Praseodymium(III) carbonate
- Names: IUPAC name Praseodymium(III) carbonate

Identifiers
- CAS Number: anhydrous: 5895-45-4; octahydrate: 14948-62-0;
- 3D model (JSmol): anhydrous: Interactive image; octahydrate: Interactive image;
- ChemSpider: anhydrous: 144967; octahydrate: 21241398;
- EC Number: anhydrous: 227-578-9;
- PubChem CID: anhydrous: 165369; octahydrate: 25022096;
- CompTox Dashboard (EPA): anhydrous: DTXSID00648481 ;

Properties
- Chemical formula: Pr_{2}(CO_{3})_{3}
- Molar mass: 461.849 (anhydrous) 605.977 (octahydrate)
- Appearance: green crystals (octahydrate)
- Solubility in water: insoluble (1.99×10^{−6}mol/L)

Related compounds
- Other anions: Praseodymium(III) chloroacetate Praseodymium(III) sulfate Praseodymium(III) nitrate
- Other cations: cerium carbonate neodymium carbonate

= Praseodymium(III) carbonate =

Praseodymium(III) carbonate is an inorganic compound, with a chemical formula of Pr_{2}(CO_{3})_{3}. The anhydrous form is olive green, and many of its hydrates such as heptahydrate and octahydrate are known.
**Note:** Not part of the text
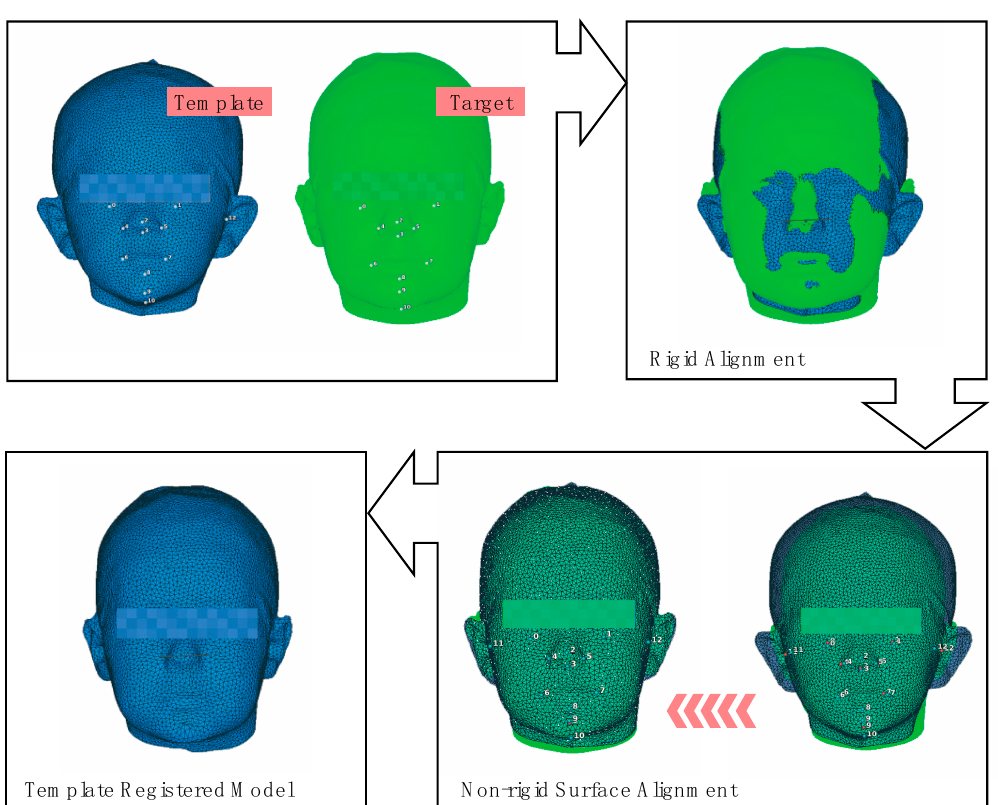
Figure 3. The template registration process.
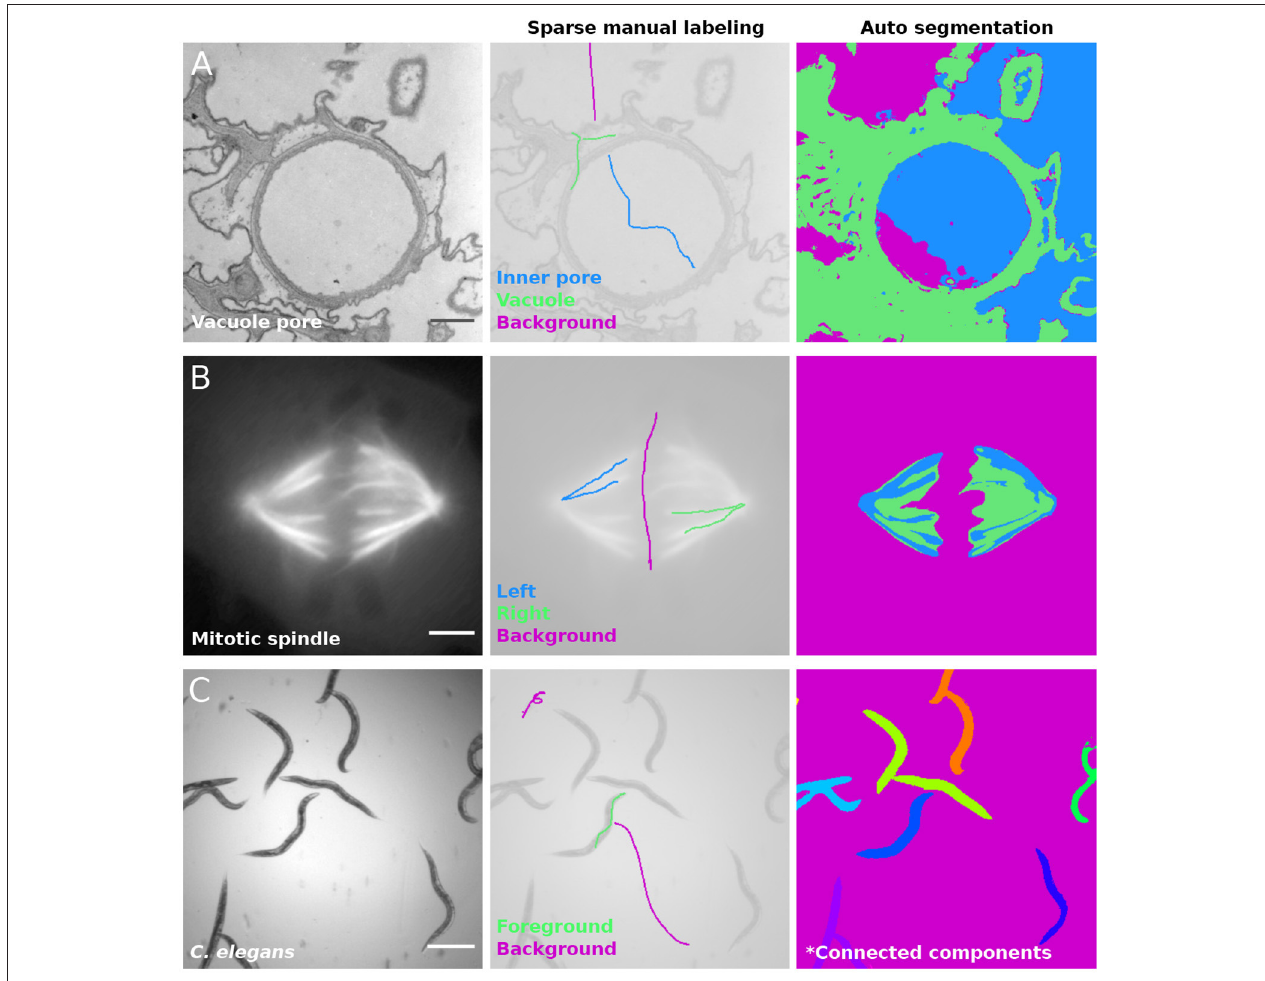
FIGURE 5 | Pixel classification failure modes: (A) Image of a contractile vacuole pore in paramecium caudatum acquired with transmission electron microscopy (left), in which inner pore (blue), cytoplasm (green) and background (magenta) were labeled with scribbles (center). LABKIT ’s classifier fails to distinguish background and inner pore classes (right). Image provided by Richard Allen (Cell Image Library, 38894). (B) Mitotic spindle of a Ptk2 cell expressing GFP-tubulin imaged in wide-field fluorescence (left). Left and right halves of the mitotic spindle are labeled in different classes (blue and green, respectively), while background is labeled in magenta (center). LABKIT ’s classifier is incapable of discriminating similar structures (right). Image provided by Sophie Dumont and Timothy J. Mitchison (Cell Image Library, 6568). (C) Bright field image of C. elegans (left), labeled with two classes (center): foreground (green) and background (magenta). After applying connected components analysis to the classification result, contiguous worms belong to the same object (right). Image provided by Fred Ausubel (Broad Bioimage Benchmark Collection, BBBC010). Scale bars (A) 500 nm, (B) 10 µ m, and (C) 500 µ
They are all insoluble in water.

==Preparation==
Praseodymium(III) carbonate can be obtained by the hydrolysis of praseodymium(III) chloroacetate:
 2 Pr(C_{2}Cl_{3}O_{2})_{3} + 3 H_{2}O → Pr_{2}(CO_{3})_{3} + 6 CHCl_{3} + 3 CO_{2}
It can also be obtained by reacting sodium bicarbonate saturated with carbon dioxide with a praseodymium chloride solution.

==Chemical properties==
Praseodymium(III) carbonate is soluble in acids, and emits carbon dioxide:
 Pr_{2}(CO_{3})_{3} + 6 H^{+} → 2 Pr^{3+} + 3 H_{2}O + 3 CO_{2}↑
However, it is insoluble in water.

==Other compounds==
Praseodymium(III) carbonate forms compounds with N_{2}H_{4}, such as Pr_{2}(CO_{3})_{3}•12N_{2}H_{4}•5H_{2}O which is a pale green crystal that is slightly soluble in water but insoluble in benzene, with d20°C = 1.873 g/cm^{3}.